━━ Supplied information
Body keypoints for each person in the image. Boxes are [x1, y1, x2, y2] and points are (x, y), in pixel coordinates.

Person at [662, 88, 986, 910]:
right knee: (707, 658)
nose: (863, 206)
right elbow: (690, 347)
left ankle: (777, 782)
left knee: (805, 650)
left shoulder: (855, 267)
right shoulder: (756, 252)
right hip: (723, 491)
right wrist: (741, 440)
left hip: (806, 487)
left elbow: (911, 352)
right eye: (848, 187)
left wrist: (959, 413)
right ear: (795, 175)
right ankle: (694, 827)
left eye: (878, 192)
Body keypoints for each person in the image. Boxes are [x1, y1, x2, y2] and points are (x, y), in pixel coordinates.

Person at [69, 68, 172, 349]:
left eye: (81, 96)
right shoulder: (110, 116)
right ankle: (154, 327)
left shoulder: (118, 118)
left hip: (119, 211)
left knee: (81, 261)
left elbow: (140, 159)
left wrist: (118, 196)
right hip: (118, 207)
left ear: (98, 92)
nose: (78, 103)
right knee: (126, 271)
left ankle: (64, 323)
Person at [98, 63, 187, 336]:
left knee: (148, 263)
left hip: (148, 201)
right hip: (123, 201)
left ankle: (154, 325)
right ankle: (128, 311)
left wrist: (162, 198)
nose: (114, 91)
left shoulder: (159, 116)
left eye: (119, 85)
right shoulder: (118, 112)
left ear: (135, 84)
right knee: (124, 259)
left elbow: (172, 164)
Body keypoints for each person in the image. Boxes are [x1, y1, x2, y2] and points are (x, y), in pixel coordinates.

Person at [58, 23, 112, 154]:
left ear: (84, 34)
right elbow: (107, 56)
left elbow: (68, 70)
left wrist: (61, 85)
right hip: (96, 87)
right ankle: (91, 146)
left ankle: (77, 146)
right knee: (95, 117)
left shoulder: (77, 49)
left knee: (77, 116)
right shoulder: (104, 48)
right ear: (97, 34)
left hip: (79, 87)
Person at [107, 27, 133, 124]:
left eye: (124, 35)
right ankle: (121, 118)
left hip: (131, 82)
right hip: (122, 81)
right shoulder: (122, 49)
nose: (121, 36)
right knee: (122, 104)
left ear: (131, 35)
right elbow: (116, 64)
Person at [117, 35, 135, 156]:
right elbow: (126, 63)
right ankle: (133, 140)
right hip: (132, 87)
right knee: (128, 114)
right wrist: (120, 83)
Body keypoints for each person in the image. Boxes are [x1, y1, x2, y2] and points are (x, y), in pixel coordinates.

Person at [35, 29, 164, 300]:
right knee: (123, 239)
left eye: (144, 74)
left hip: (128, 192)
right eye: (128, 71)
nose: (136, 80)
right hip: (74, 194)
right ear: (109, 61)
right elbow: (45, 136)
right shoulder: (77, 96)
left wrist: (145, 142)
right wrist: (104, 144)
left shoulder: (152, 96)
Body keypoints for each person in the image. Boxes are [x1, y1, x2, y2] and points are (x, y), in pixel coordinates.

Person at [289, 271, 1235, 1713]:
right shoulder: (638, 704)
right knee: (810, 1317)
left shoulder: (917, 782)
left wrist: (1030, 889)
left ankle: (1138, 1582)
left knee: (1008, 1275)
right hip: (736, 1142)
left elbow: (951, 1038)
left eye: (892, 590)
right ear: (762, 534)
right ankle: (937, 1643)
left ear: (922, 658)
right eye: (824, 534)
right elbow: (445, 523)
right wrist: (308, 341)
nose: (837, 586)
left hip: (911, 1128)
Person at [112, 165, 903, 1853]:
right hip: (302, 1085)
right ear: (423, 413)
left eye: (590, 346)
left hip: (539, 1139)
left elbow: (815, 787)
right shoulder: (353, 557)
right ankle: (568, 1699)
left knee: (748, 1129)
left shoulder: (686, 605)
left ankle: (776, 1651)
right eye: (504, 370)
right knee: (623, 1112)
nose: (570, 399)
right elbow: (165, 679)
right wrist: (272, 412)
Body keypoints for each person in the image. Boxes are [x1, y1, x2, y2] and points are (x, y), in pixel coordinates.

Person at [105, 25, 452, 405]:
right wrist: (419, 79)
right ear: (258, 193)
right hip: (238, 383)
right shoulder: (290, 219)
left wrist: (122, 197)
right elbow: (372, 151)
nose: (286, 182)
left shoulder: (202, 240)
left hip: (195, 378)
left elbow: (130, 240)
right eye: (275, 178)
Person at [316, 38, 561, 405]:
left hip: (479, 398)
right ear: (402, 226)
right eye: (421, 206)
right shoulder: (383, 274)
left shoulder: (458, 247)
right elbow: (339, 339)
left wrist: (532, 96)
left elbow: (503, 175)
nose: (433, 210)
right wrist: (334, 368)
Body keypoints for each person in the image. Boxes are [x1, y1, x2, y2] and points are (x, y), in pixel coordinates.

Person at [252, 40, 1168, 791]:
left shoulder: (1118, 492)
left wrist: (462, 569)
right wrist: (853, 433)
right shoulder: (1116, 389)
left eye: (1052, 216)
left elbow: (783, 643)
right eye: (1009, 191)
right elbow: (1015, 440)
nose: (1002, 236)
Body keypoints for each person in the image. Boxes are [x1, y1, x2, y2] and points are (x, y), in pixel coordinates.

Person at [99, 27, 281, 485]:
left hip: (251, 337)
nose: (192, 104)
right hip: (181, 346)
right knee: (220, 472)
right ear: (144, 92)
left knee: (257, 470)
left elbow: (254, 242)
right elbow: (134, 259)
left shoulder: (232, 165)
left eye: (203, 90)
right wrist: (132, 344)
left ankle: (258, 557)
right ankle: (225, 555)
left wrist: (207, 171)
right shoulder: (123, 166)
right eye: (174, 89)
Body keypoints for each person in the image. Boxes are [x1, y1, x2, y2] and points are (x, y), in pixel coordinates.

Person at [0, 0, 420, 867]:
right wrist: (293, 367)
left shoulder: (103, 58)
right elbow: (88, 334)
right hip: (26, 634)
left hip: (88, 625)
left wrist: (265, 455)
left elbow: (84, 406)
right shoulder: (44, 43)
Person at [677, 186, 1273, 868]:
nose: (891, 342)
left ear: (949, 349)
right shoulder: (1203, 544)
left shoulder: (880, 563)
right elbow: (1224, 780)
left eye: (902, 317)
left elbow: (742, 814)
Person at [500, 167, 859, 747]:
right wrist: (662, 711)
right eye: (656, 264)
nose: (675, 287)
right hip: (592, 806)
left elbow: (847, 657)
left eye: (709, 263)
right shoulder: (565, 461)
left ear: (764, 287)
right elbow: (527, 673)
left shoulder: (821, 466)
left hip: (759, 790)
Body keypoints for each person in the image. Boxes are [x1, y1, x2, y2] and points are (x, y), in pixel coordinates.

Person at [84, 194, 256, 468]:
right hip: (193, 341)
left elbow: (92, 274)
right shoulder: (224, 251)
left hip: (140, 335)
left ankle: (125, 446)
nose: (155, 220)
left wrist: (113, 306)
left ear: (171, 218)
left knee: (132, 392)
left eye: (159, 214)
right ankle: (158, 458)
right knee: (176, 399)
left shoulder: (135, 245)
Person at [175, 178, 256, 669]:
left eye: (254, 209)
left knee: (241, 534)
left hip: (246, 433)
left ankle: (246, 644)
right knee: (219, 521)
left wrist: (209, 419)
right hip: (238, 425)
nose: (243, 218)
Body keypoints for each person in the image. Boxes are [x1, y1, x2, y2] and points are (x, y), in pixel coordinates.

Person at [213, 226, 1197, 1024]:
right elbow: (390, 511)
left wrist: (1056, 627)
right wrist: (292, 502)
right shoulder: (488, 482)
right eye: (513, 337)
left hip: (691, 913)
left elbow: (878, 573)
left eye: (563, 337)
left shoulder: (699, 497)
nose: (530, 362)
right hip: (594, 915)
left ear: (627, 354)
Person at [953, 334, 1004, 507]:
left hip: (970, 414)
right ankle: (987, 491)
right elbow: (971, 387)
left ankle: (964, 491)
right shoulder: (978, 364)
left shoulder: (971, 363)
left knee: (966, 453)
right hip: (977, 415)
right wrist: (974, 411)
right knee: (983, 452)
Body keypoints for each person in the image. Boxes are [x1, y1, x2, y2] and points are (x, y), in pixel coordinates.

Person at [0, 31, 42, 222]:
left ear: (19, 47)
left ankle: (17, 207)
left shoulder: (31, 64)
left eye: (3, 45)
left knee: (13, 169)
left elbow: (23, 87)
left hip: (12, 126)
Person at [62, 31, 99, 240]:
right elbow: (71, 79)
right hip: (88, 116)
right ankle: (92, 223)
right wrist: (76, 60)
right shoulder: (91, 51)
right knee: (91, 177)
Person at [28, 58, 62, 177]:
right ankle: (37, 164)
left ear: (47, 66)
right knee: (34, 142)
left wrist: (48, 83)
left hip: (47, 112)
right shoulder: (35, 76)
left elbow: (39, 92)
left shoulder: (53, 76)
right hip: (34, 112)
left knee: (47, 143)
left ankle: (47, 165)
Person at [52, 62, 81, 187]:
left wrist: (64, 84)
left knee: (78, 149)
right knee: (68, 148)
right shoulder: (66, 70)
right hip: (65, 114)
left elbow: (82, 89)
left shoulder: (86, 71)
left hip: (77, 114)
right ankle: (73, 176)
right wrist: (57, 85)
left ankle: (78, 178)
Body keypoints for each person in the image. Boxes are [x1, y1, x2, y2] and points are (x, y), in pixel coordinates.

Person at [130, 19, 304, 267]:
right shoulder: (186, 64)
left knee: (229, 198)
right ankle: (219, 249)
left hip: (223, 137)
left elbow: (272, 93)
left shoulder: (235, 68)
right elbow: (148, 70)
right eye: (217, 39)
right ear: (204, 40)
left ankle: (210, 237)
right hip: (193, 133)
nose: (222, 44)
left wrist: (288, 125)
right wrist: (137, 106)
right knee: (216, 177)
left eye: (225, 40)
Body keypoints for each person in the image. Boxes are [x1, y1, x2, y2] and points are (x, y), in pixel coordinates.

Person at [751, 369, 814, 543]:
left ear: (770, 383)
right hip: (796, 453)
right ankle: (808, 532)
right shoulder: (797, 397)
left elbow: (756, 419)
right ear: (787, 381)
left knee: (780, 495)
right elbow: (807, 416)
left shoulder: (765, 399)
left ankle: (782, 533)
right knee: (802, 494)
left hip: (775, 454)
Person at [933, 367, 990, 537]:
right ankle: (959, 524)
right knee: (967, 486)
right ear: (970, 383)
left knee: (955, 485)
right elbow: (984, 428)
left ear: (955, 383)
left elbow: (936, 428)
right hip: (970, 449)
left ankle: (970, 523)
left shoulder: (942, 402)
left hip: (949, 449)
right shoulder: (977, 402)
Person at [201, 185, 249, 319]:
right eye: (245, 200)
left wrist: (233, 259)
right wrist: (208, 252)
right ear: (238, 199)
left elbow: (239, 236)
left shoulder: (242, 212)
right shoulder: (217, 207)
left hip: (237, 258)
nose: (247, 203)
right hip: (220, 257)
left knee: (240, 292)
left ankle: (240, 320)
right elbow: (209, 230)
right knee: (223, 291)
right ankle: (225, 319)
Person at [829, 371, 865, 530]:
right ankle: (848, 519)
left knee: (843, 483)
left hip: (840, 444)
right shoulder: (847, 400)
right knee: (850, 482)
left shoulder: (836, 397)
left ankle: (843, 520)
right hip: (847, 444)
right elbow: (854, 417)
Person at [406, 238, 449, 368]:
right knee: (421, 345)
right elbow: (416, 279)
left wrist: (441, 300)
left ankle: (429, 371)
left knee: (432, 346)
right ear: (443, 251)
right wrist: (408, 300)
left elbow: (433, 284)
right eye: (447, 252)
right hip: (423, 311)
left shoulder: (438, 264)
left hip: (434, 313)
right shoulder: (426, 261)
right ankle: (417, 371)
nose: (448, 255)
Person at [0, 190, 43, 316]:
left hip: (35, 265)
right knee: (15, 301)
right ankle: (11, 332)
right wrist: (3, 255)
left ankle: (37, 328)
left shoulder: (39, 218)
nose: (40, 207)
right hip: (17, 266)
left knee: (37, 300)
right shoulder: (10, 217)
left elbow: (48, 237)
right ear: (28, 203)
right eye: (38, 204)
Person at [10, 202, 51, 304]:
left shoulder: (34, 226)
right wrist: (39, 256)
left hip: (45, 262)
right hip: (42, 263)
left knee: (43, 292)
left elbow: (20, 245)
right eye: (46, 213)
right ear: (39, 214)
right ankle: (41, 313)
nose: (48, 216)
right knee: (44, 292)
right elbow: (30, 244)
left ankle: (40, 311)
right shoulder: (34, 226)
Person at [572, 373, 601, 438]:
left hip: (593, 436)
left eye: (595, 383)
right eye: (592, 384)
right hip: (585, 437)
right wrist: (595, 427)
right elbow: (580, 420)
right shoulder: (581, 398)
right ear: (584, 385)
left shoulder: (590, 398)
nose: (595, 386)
━━━━
▶ [What you are asked to do] Please reproduce exactly the lines in the listing above from the one containing "left eye: (254, 209)" through the one containing "left elbow: (878, 573)", both included, and nothing more.

▶ [Task result]
left eye: (254, 209)
left knee: (241, 534)
left hip: (246, 433)
left ankle: (246, 644)
right knee: (219, 521)
left wrist: (209, 419)
right hip: (238, 425)
nose: (243, 218)
Body keypoints for each person in the image. Boxes are [x1, y1, x2, y2] and points are (x, y), in pixel coordinates.

Person at [213, 226, 1197, 1024]:
right elbow: (390, 511)
left wrist: (1056, 627)
right wrist: (292, 502)
right shoulder: (488, 482)
right eye: (513, 337)
left hip: (691, 913)
left elbow: (878, 573)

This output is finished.